So no, you don't know.
What it has to do with anything, Vixen, is that it's just one simple manifestation of the statistical understanding required to be able to figure all of this out properly. If you did that calculation, you'd realise that even only 10 generations removed, any one of those 10th-gen ancestors only contributes to less than 1/1000 of your own genome. So even for someone who, say, brags that he/she is a descendant of someone famous/powerful from the 18th Century, the reality (genetically speaking) is that less than 1/1000 of that person was contributed by said famous/powerful ancestor.
And when you understand that, it makes it (perhaps....) easier to understand how when one goes back 30 or 40 generations, the genetic dilution becomes truly immense.
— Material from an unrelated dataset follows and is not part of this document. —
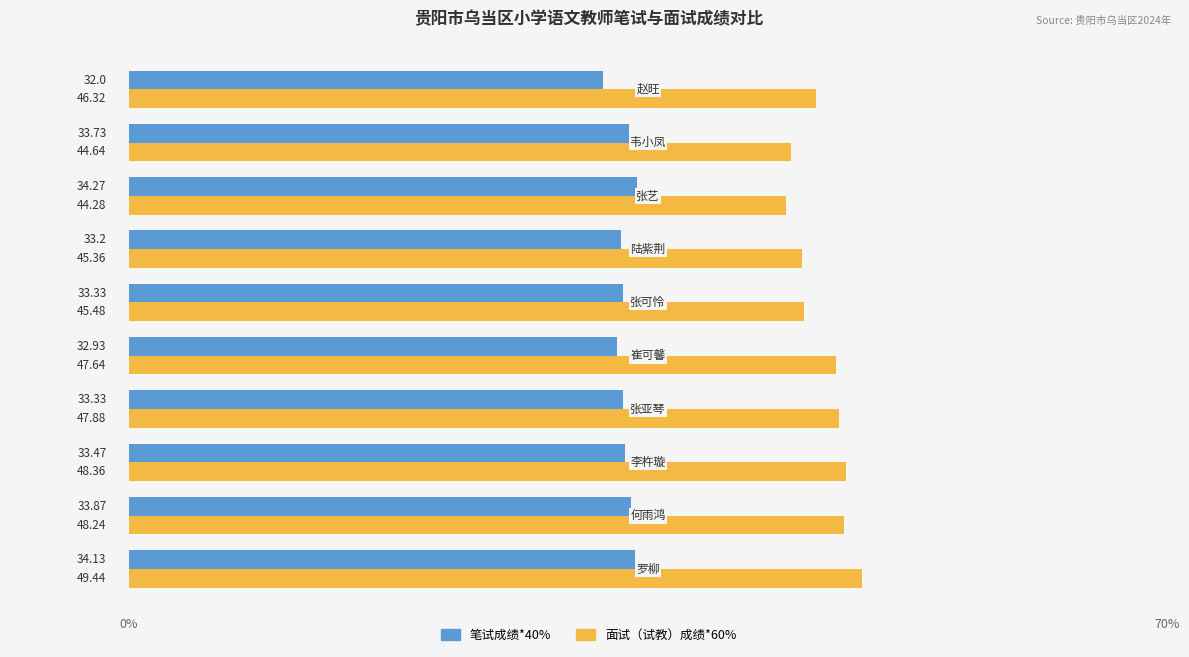

List the series in order of their overall mean, lowest first.

笔试成绩*40%, 面试（试教）成绩*60%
And when the dilution effect is overlayed onto the network effect of the coupling permutations of societies, it's easy to arrive at the rational - and entirely correct - conclusion that, for example, everyone with European ancestry is directly related to every European who a) was alive in (say) 850AD, and b) has a descendency line reaching to the present day. Someone such as Charlemagne clearly meets both those criteria (as, of course, do millions of other Europeans alive at the same time....). And therefore every European alive today (i.e. with European ancestry) is a direct descendent of Charlemagne. (As indeed they are also a direct descendent of every other one of those millions of Europeans alive in 850AD who have a descendency line reaching to the present day).
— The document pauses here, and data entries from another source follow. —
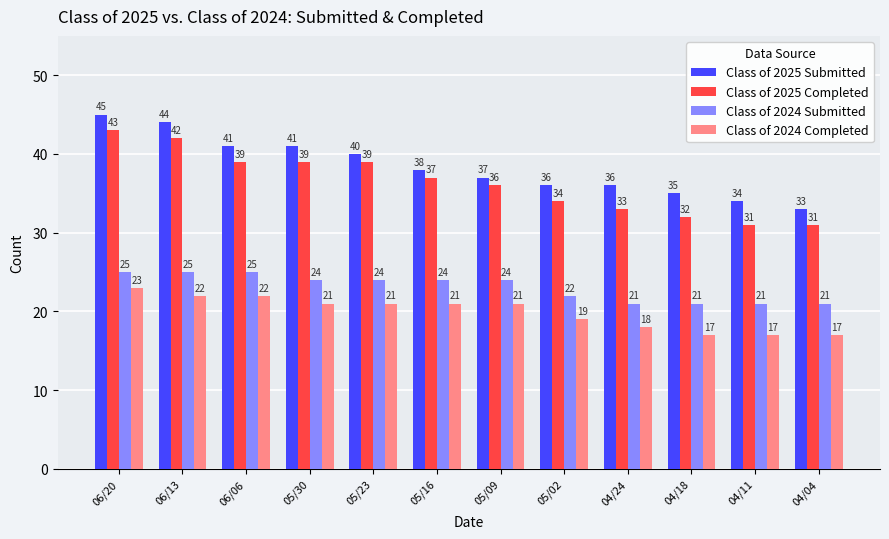

Which series has the largest total across all categories?

Class of 2025 Submitted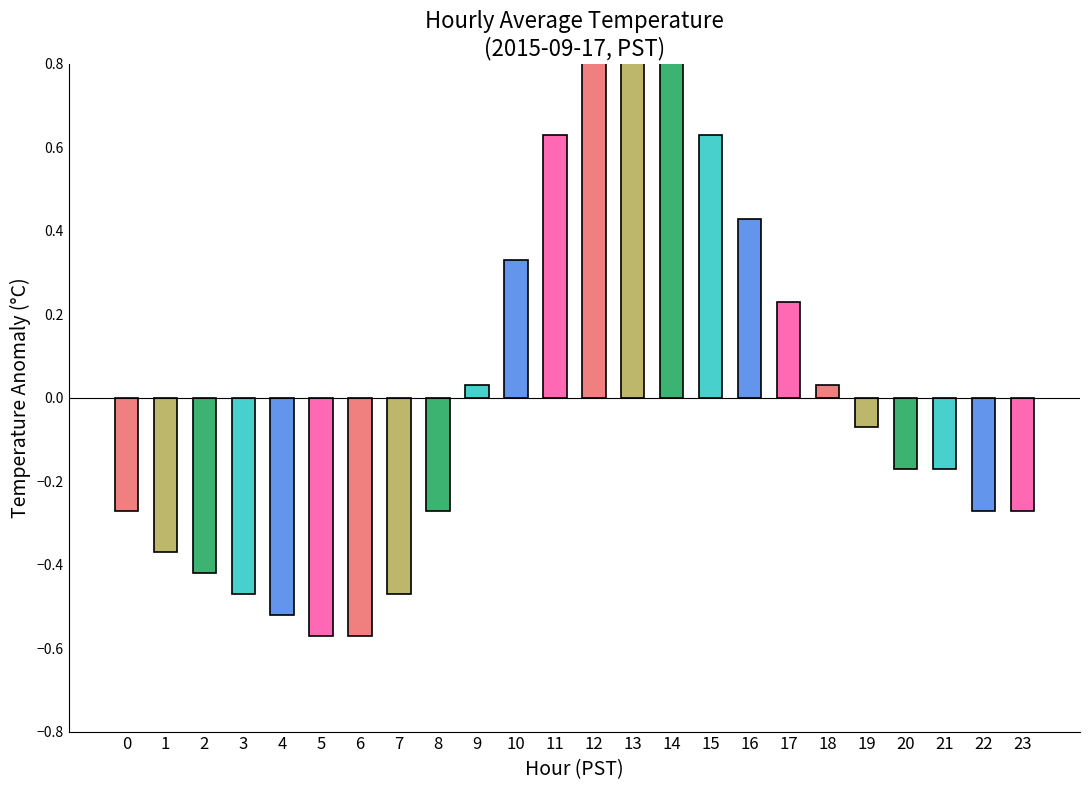

What is the value of the 9th bar from the left?

-0.3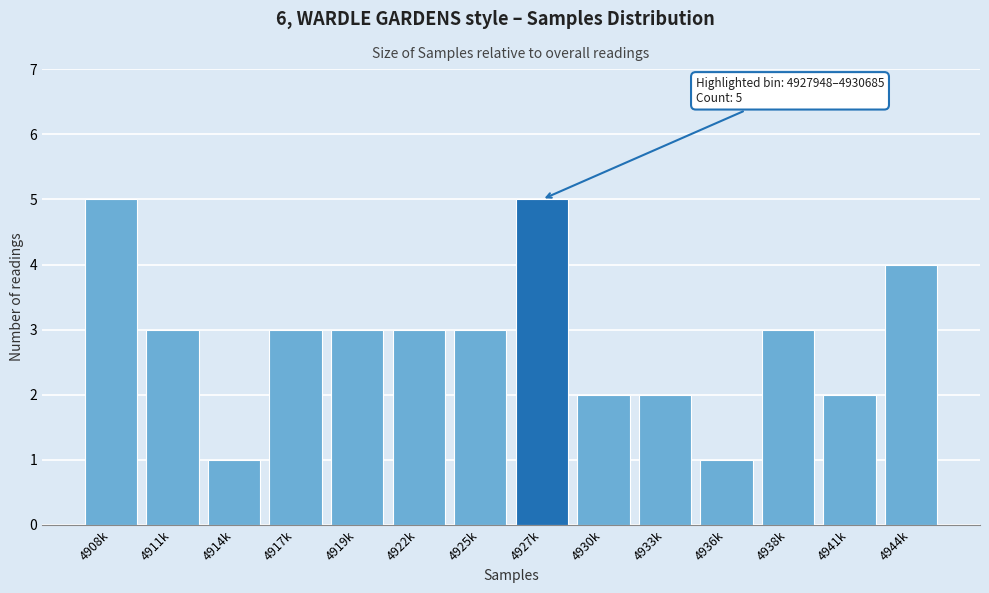

Reading right to left, what are all the values shown in this chart?

4	2	3	1	2	2	5	3	3	3	3	1	3	5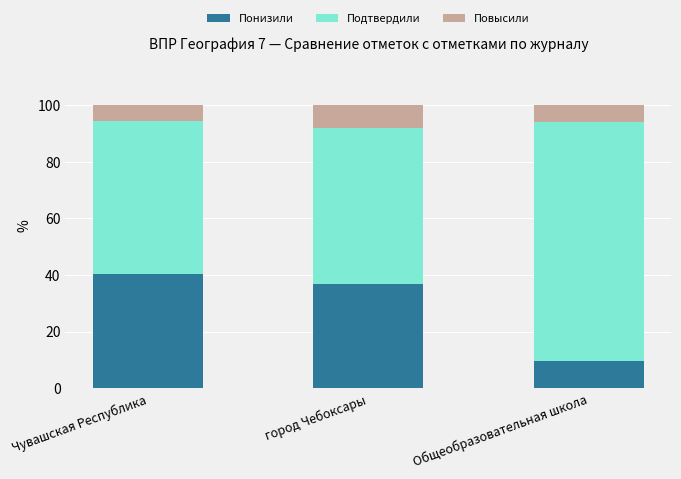

What is the sum of all Понизили values?

87.0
Oh dear. I really could not care less about a supposed connection to Charlemagne (what is YOUR connection to him, anyway, other than a tree-hugging patronising, "we are all humans related to all other humans"). I have never been the slightest interested in French or German history, so only you are upset by it (and Rutherford seems to be upset about Christopher Lee's professed descent).
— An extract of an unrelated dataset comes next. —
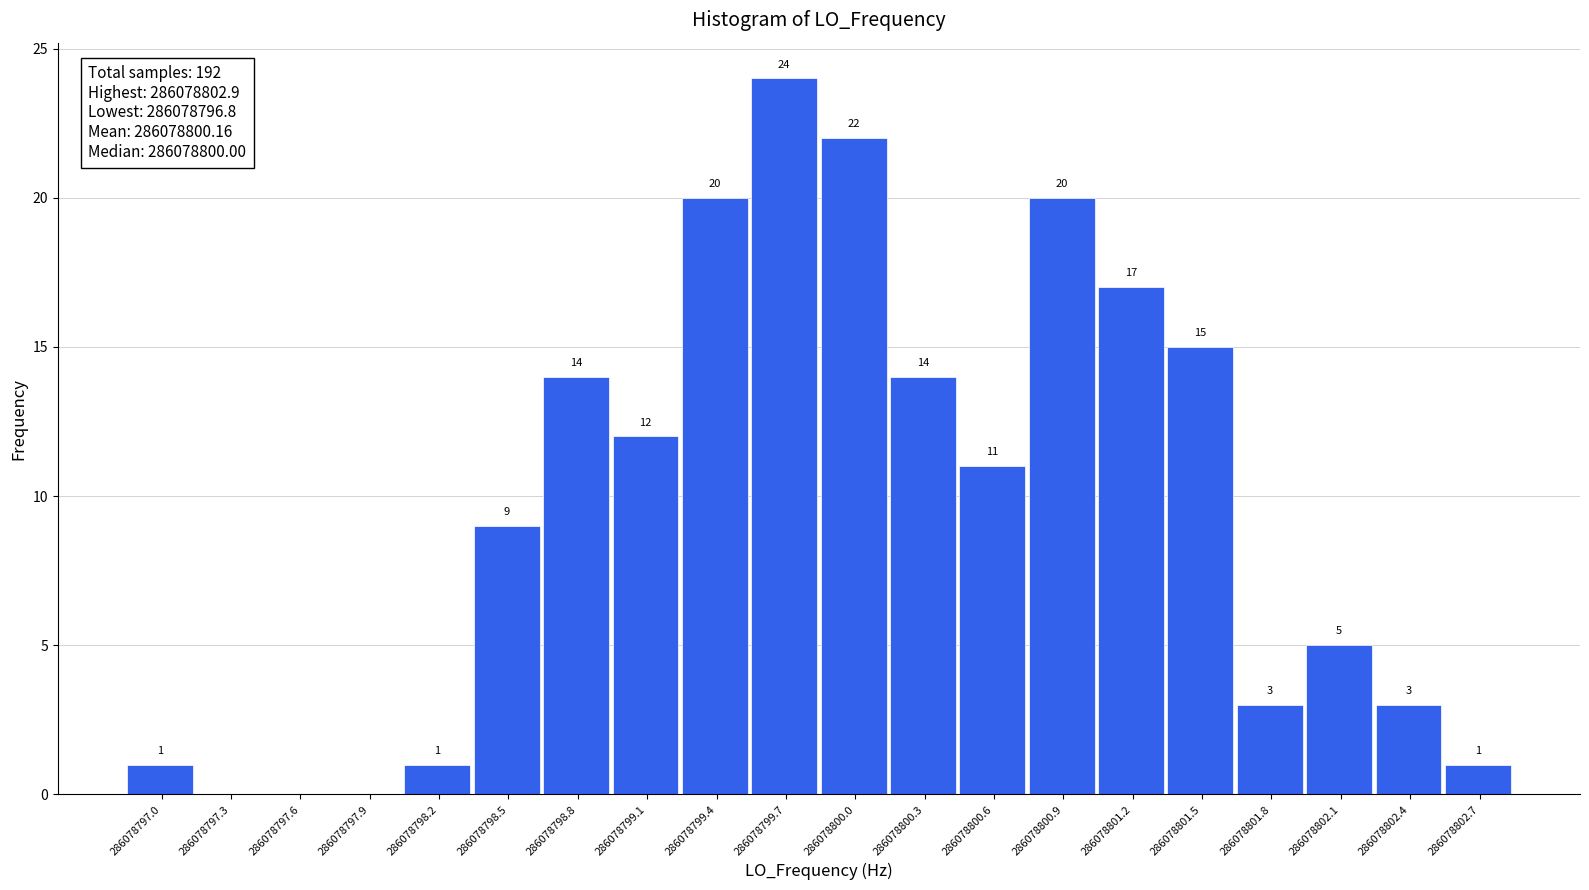

Reading left to right, what are all the values shown in this chart?

286078797.0=1	286078797.3=0	286078797.6=0	286078797.9=0	286078798.2=1	286078798.5=9	286078798.8=14	286078799.1=12	286078799.4=20	286078799.7=24	286078800.0=22	286078800.3=14	286078800.6=11	286078800.9=20	286078801.2=17	286078801.5=15	286078801.8=3	286078802.1=5	286078802.4=3	286078802.7=1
OK, so you managed to calculate that one has circa 1,000 grandparents from
ten generations ago. However, I have identified literally dozens of direct grandparents from ten and beyond generations ago, not just one. These would be XXXX which you would never have heard of and would have no interest in. Remember, they all married into each other's families, so this went on for generations, not just one. Meaningless to you, and unsurprising, given the geography and history, but for me, yes, there is pride. For example, I was reading a book this evening by an eminent historian, Michael Roberts, who sadly, is deceased - otherwise I would want to write to him praising his dry ascerbic wit and sharp insights - titled,
The Early Vasas - A history of Sweden, 1523 - 1611, Cambridge University Press, 1968 wherein he says of XXXX:
"But in 1565 began a series of brilliant naval victories by a great Admiral, XXXX'... p. 217
Roberts was 'Professor of Modern History, The Queens University , Belfast'. So that is
discerning praise indeed.
Do you think people really are so thick they don't understand how progeny works, and they need patronising smiley gits like Brian Cox giving us condescending soundbites, like a Blue Peter presenter, as if only their minds are bright enough to grasp, "you have two parents, four grandparents, eight great grandparents, etc., etc" Really? You don't say!